Filmmaker: How much did you know about the situation before you started?

Schroeder: I knew generally there was going to be a genocide, that people were preparing for that. When we got there I discovered that the details were much worse than I had imagined.

Filmmaker: This is also an immense story. How did you arrive at a structure?

Schroeder: The same as I started with Vergès denying genocide in Terror’s Advocate, I thought it would be good to start with Wirathu saying something absolutely awful and anti-Muslim, with a smile. That’s exactly what I did. Then as a viewer you cannot believe what you are seeing, you want to find out more details.

Filmmaker: You wait until about halfway into The Venerable W to show clips from a 1978 documentary, Operation Dragon. It essentially refutes all the points Wirathu had been making.

Schroeder: They tell you all the time that the Rohingya don’t exist, that they are a recent invention, that they are really Bengalis, and then I suddenly come up with proof from this documentary for French television about how the Rohingya have been chased from their lands, burned out of their homes, 300,000 of them.

You are suddenly in this big flashback, and you realize that this discrimination has been going on a long time, and that it’s going to happen one way or another. No matter what.

So because of the attention of the world, the Myanmar authorities have had to offer to accept back the 300,000 refugees. But now it’s much worse because their villages are burned and they will be moved to these camps.
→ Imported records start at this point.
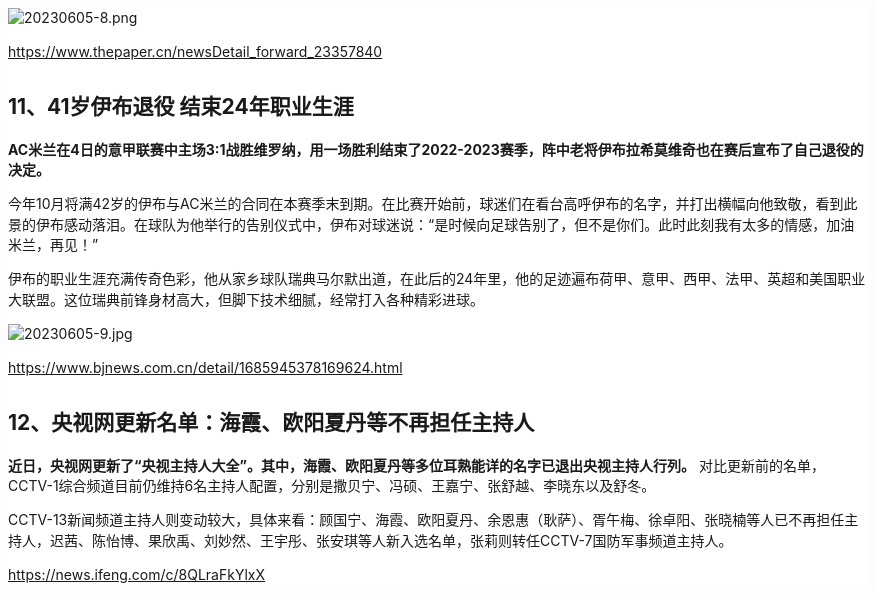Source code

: ![20230605-8.png](https://img.bedtime.news/2023/08/01/64c92a14f35fa.png)

https://www.thepaper.cn/newsDetail_forward_23357840

## 11、41岁伊布退役 结束24年职业生涯

**AC米兰在4日的意甲联赛中主场3:1战胜维罗纳，用一场胜利结束了2022-2023赛季，阵中老将伊布拉希莫维奇也在赛后宣布了自己退役的决定。**

今年10月将满42岁的伊布与AC米兰的合同在本赛季末到期。在比赛开始前，球迷们在看台高呼伊布的名字，并打出横幅向他致敬，看到此景的伊布感动落泪。在球队为他举行的告别仪式中，伊布对球迷说：“是时候向足球告别了，但不是你们。此时此刻我有太多的情感，加油米兰，再见！”

伊布的职业生涯充满传奇色彩，他从家乡球队瑞典马尔默出道，在此后的24年里，他的足迹遍布荷甲、意甲、西甲、法甲、英超和美国职业大联盟。这位瑞典前锋身材高大，但脚下技术细腻，经常打入各种精彩进球。

![20230605-9.jpg](https://img.bedtime.news/2023/08/01/64c92a1439e5e.jpg)

https://www.bjnews.com.cn/detail/1685945378169624.html

## 12、央视网更新名单：海霞、欧阳夏丹等不再担任主持人

**近日，央视网更新了“央视主持人大全”。其中，海霞、欧阳夏丹等多位耳熟能详的名字已退出央视主持人行列。** 对比更新前的名单，CCTV-1综合频道目前仍维持6名主持人配置，分别是撒贝宁、冯硕、王嘉宁、张舒越、李晓东以及舒冬。

CCTV-13新闻频道主持人则变动较大，具体来看：顾国宁、海霞、欧阳夏丹、余恩惠（耿萨）、胥午梅、徐卓阳、张晓楠等人已不再担任主持人，迟茜、陈怡博、果欣禹、刘妙然、王宇彤、张安琪等人新入选名单，张莉则转任CCTV-7国防军事频道主持人。

https://news.ifeng.com/c/8QLraFkYlxX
Most of the Rohingya will never want to come back anyway.

Filmmaker: You include horrifying footage of violence against the Rohingya. Where did it come from?

Schroeder: Very simple. We live in the time of the iPhone. And whenever something awful happens to you, you will get your iPhone out and you will film it. And if it’s truly outrageous, you will try to give it to someone who will spread it around. So I had access to people who are distributing those clips that initially were made by the victims. And on the ground I was meeting people, some people were coming to me saying “I’ve got stuff for you” and so on. It’s organic, it builds up with relationships. One of the big helpers of the movie is Fortify Rights, an absolutely extraordinary organization. They were a big help.

Filmmaker: How did you shoot Wirathu’s sermons? He’s making these incendiary statements in front of huge crowds, and you’re right there.

Schroeder: We had these two cameras, 4K resolution, so small they could fit in a handbag. We didn’t need any lighting, and we had super-expensive German mics. So we were completely free, we were able to look like a couple of tourists.

Filmmaker: Did you think you were in any danger?

Schroeder: At one point, yes. At one point I got a text telling me they know exactly what you are doing, and they have a pile of photos of you filming. So then I thought that maybe it was the time to go. [laughing] When they said “they,” that was the military police. So this was no joke. At the time I didn’t really realize how dangerous it was because I was thinking that The Lady [Aung San Suu Kyi] would protect me in case I got in trouble. Little did I know that she was going to be the one sending journalists to jail, journalists from Reuters just doing their work. [Wa Lone and Kyaw Soe Oo were arrested on December 17, 2017, while reporting on the massacre of ten Rohingya in Rakhine. In September, 2018, they were sentenced to seven years in jail.]

Counting on the protection of The Lady was totally absurd, I was really naive. It took a little time for me to understand that. Once I was doing the editing and accessing her Internet site where she repeats fake rape claims and the “proof” that Rohingya are setting fire to their own homes, then I could see that she is cooperating heavily with the military propaganda. If you listen her Singapore speech, she acts like she’s just trying to do good, she’s just trying to have the constitution changed for the best. She’s trying to get all the Rohingya back in the country, they’ve already constructed “houses” for them.

That’s why I think you learn so much from making this kind of movie. You realize to what extent those in power can lie and try to fool you about their action and goals.